====== Data excerpts

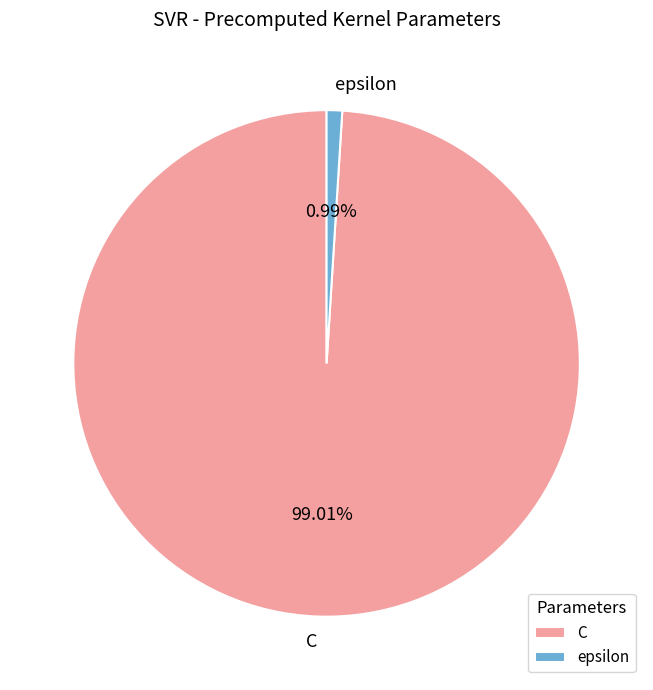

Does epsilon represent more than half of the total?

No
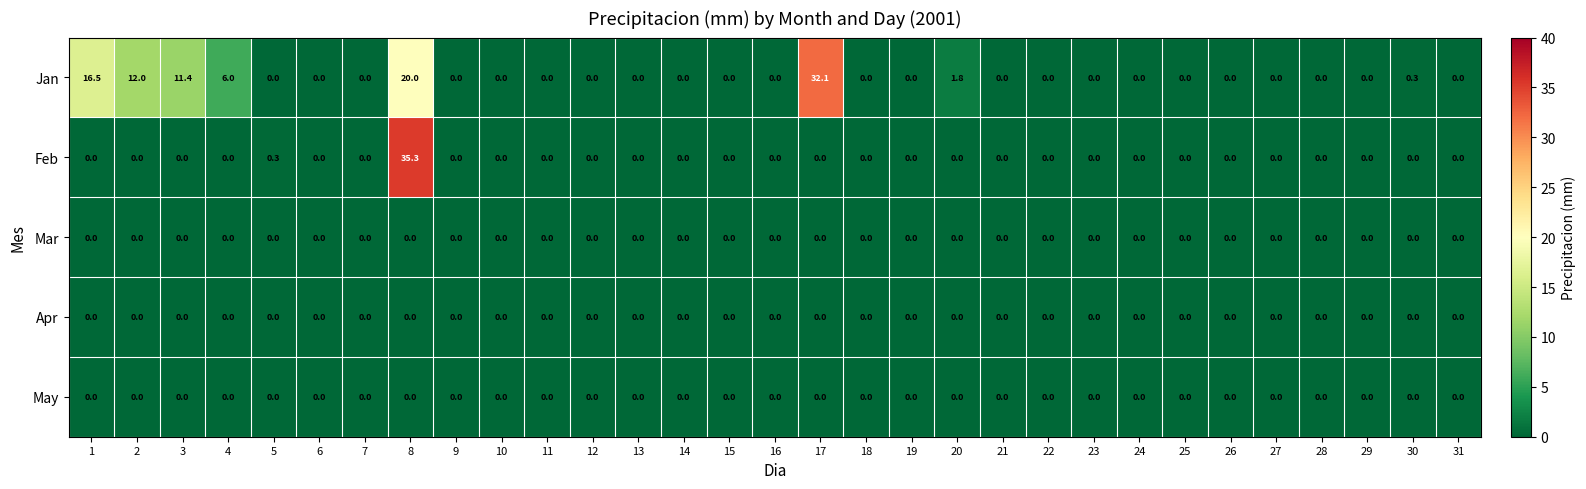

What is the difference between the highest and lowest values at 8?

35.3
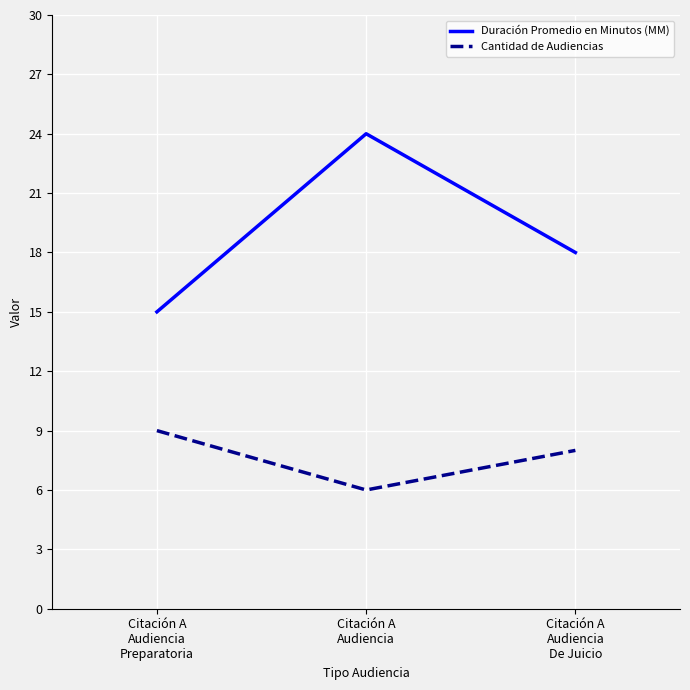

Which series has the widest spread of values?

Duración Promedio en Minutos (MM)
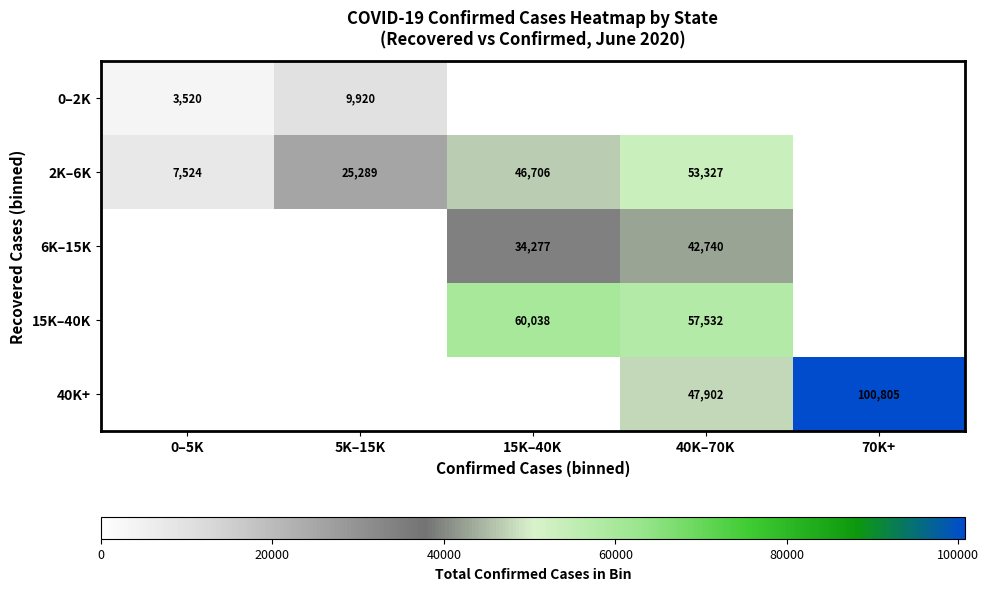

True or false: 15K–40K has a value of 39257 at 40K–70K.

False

============

_What is needed:_ Could you retype all four items above word for word, leaving the pictures out?

_Response for this exercise:_
Does epsilon represent more than half of the total?

No

What is the difference between the highest and lowest values at 8?

35.3

Which series has the widest spread of values?

Duración Promedio en Minutos (MM)

True or false: 15K–40K has a value of 39257 at 40K–70K.

False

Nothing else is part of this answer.